Helicopter - Choppers Make a Mark

Issue: 5 / 2008By G.S. Chaudhry, Chandigarh

Despite slow growth of civil helicopter industry worldwide, optimism about increasing usage of the rotary wing runs high in India.

Helicopter markets the world over consist of two components: the military and the civil. The military component has always been dominant as it is driven by ever increasing defence budgets and the need for mobility, firepower and logistic support for the ground forces in a battlefield. The main criterion is operational efficiency, not cost. On the other hand, the civil component, weighed down by high cost of acquisition and operations, has generally grown at a much slower pace. The current size of the civil market for helicopters is estimated to be one-fourth to one-seventh of the military market.

The story is somewhat similar in the Indian context. Although the first helicopter flew in India in November 1953, nearly 55 years ago, the rate of growth of the civil helicopter fleet has been rather modest. It is only since 2004 that the fleet registered a double digit growth. In 1999, there were 106 civil registered helicopters in India. The number has now gone up to 200. Against a global average of one helicopter per half million people, in India the ratio is one helicopter for five million.
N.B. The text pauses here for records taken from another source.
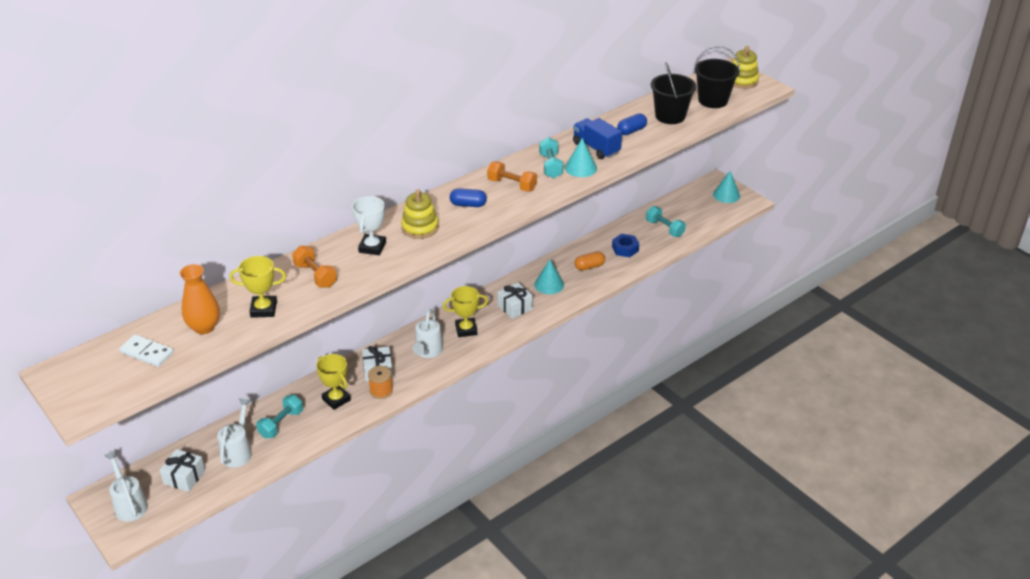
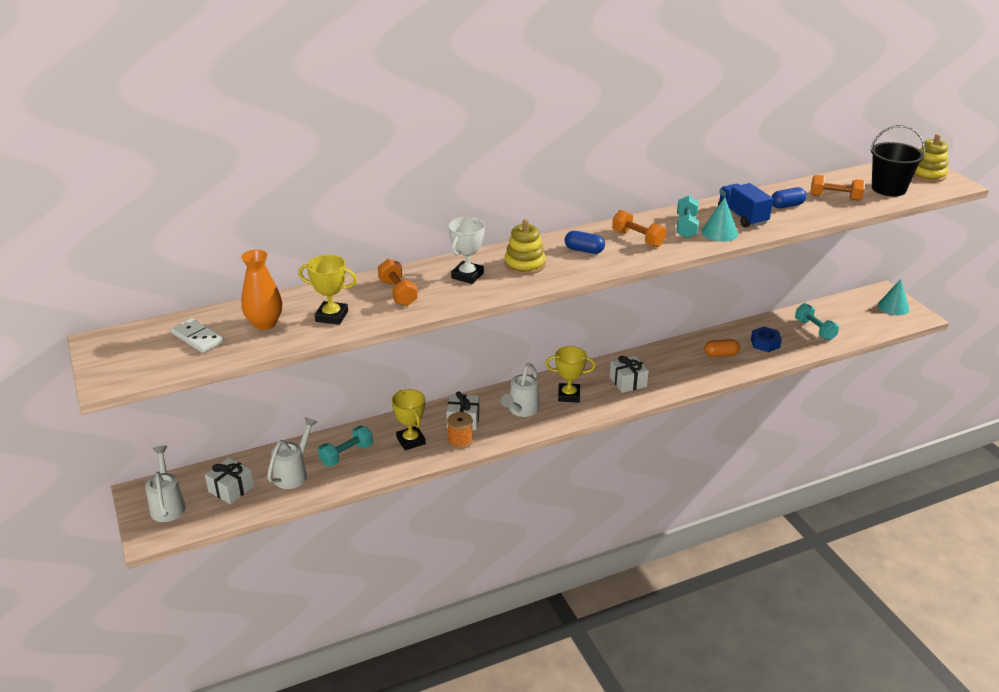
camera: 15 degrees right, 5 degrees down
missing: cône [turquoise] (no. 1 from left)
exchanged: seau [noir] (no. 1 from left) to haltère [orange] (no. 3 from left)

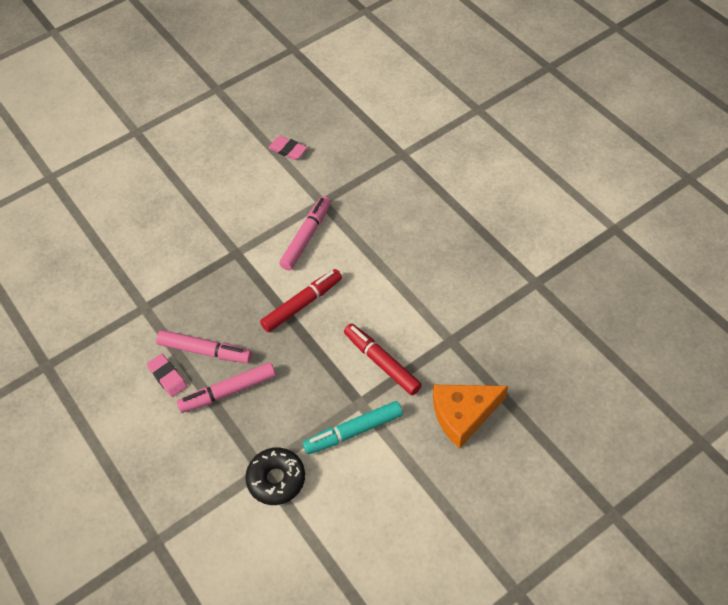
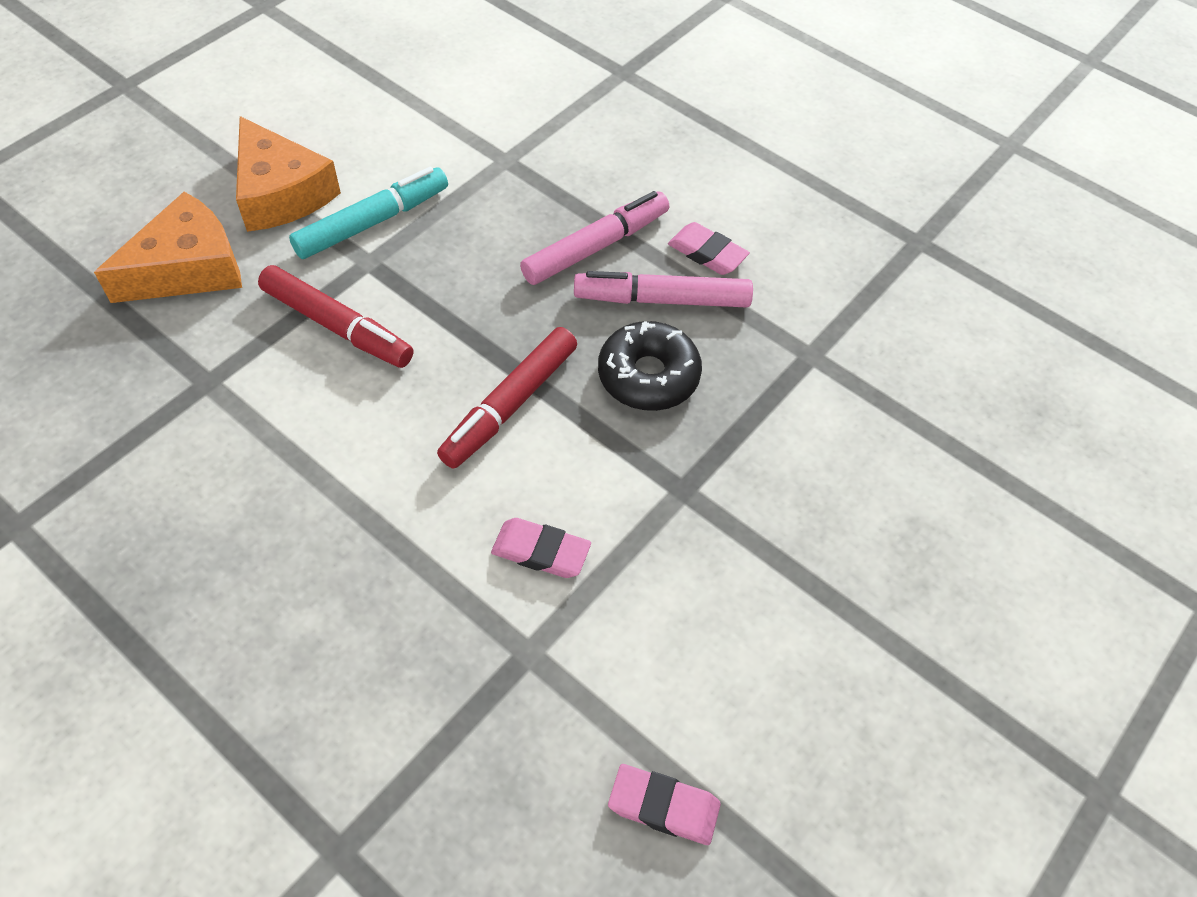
camera: 160 degrees right, 0 degrees up
appeared: fromage [orange] (no. 2 from left)
relocated: beignet [noir]
exchanged: feutre [rose] (no. 3 from left) to gomme [rose] (no. 1 from left)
Interestingly, even the Rotary Wing Society of India (RWSI), the only such body in the country, came into being in 1998 and that too as a result of the single-handed efforts of Air Vice Marshal (Retd) K. Sridharan, an accomplished helicopter pilot.
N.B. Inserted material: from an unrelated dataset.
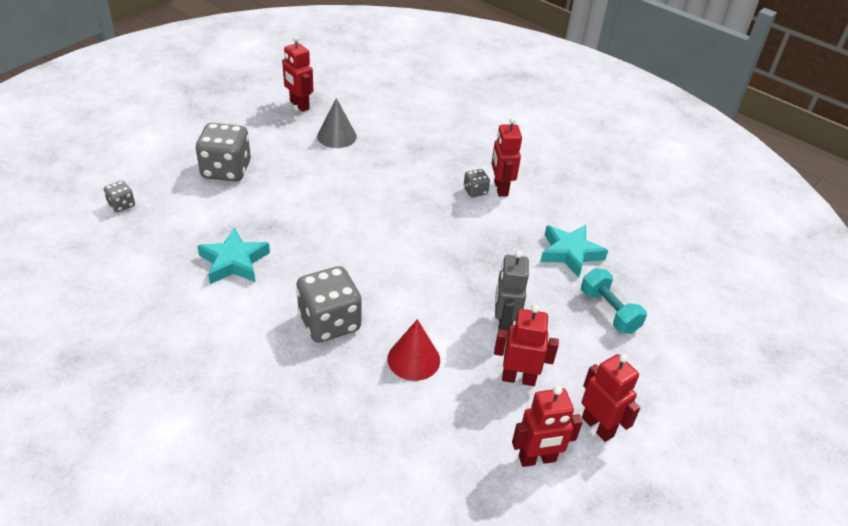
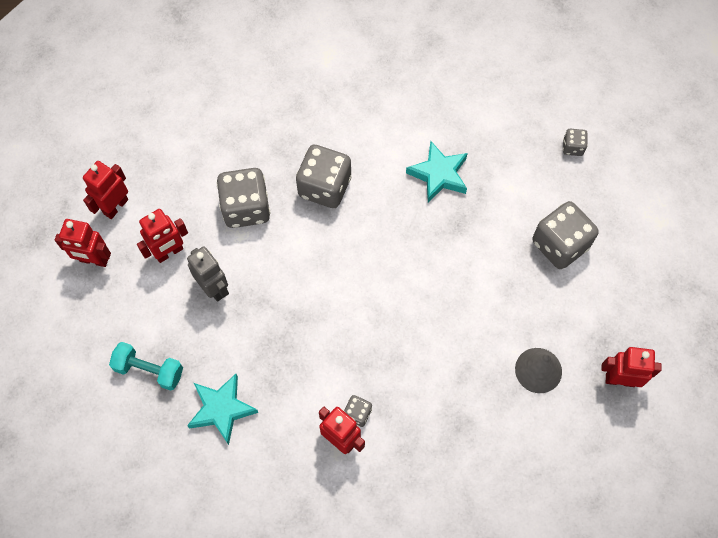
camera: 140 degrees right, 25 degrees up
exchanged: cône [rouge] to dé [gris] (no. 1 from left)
Notwithstanding the late start, the prospects for growth in the civil helicopter fleet in India are bright. Factors such as rapidly growing economy with activities spreading to remote and hitherto inaccessible areas, increased dependence on air travel and the ever-widening search for energy reserves could propel growth in the civil helicopter fleet in the next few years.

There has also been and continues to be a constant evolution in the vertical-lift technology. Technological barriers in the form of physical limits on forward speed and the helicopter’s broader acceptance as a safe, affordable and efficient means of transport remain till date.